Systematic waste separation is a critical component of a successful integrated waste management system, and waste needs to be sorted at the source as much as possible to reduce the amount of waste required disposal of. More accessible recycling facilities and the use of colour-coded containers for designated waste types need to be provided and publicized to promote recycling behaviours. Improving the waste fee-levying system and increasing waste collection and disposal fees can recoup costs and raise funds for investments in new facilities. As the main category of MSW, food waste, with a high moisture content and organic fraction, should be managed via compost production. Local conditions differ considerably among Chinese cities, and thus, a one-size-fits-all solution would be ineffective. In southern China, food waste accounted for approximately 50% of MSW; therefore, more compost facilities should be built in there than other areas. In the eastern area, the percentage of recycling waste was higher than that in other areas, therefore, more funds should be invested in recycling industries in there than other areas. In the northwestern area, the LCVwb of MSW was higher than that in other areas; therefore, more incineration facilities should be built.

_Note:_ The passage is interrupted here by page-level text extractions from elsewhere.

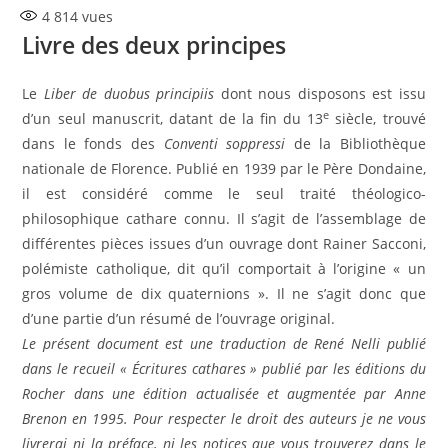
4 814
vues
publication :
Livre des deux principes
Le
Liber de duobus principiis
dont nous disposons est issu
e
d’un seul manuscrit, datant de la fin du 13
siècle, trouvé
dans le fonds des
Conventi soppressi
de la Bibliothèque
nationale de Florence. Publié en 1939 par le Père Dondaine,
il est considéré comme le seul traité théologico-
philosophique cathare connu. Il s’agit de l’assemblage de
différentes pièces issues d’un ouvrage dont Rainer Sacconi,
polémiste catholique, dit qu’il comportait à l’origine « un
gros volume de dix quaternions ». Il ne s’agit donc que
d’une partie d’un résumé de l’ouvrage original.
Le présent document est une traduction de René Nelli publié
dans le recueil « Écritures cathares » publié par les éditions du
Rocher dans une édition actualisée et augmentée par Anne
Brenon en 1995. Pour respecter le droit des auteurs je ne vous
livrerai ni la préface, ni les notices que vous trouverez dans le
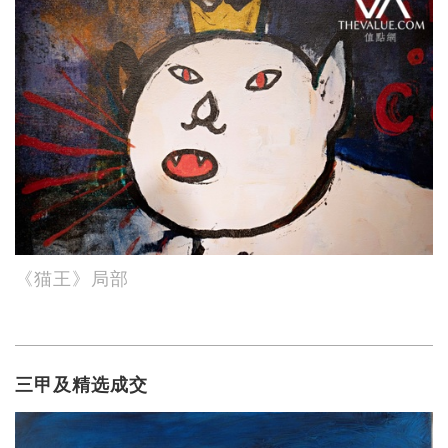
《猫王》局部
三甲及精选成交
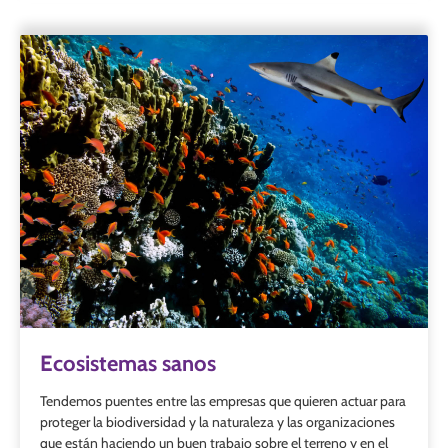
Ecosistemas sanos
Tendemos puentes entre las empresas que quieren actuar para
proteger la biodiversidad y la naturaleza y las organizaciones
que están haciendo un buen trabajo sobre el terreno y en el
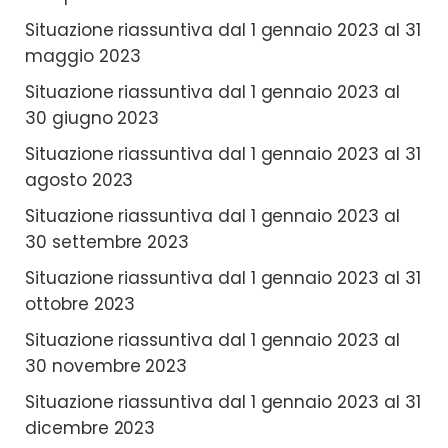
Situazione riassuntiva dal 1 gennaio 2023 al 31
maggio 2023
Situazione riassuntiva dal 1 gennaio 2023 al
30 giugno 2023
Situazione riassuntiva dal 1 gennaio 2023 al 31
agosto 2023
Situazione riassuntiva dal 1 gennaio 2023 al
30 settembre 2023
Situazione riassuntiva dal 1 gennaio 2023 al 31
ottobre 2023
Situazione riassuntiva dal 1 gennaio 2023 al
30 novembre 2023
Situazione riassuntiva dal 1 gennaio 2023 al 31
dicembre 2023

The public, companies and government are the important players involved in MSW reduction, sorting and recycling. The government should provide colour-coded plastics for source separation and establish special funds to broadcast and encourage source separation. Sanitation companies should strengthen management to classify transportation and avoid mixed transportation. The members of the public should assist in source reduction and source separation.

8 Conclusions

It is necessary to obtain more accurate data on the characteristics and composition of MSW to successfully manage heterogeneous MSW. The results of the review conducted in this research indicated high variability that was caused by various factors. The generation amount, average density, moisture content and low calorific value of MSW exhibited distinct regional distributions. The compositional components of MSW, especially for the four broad groups, showed similar distributions. The physical characteristics and composition had some complicated connections. These findings provide valuable and important guidance for forecasting the trash density, determining the transport turnover time and developing MSW disposal technology for governments in different areas. It is important to build models considering the relevant characteristics, compositions and targeted measures in the future to implement reduction and recycling strategies.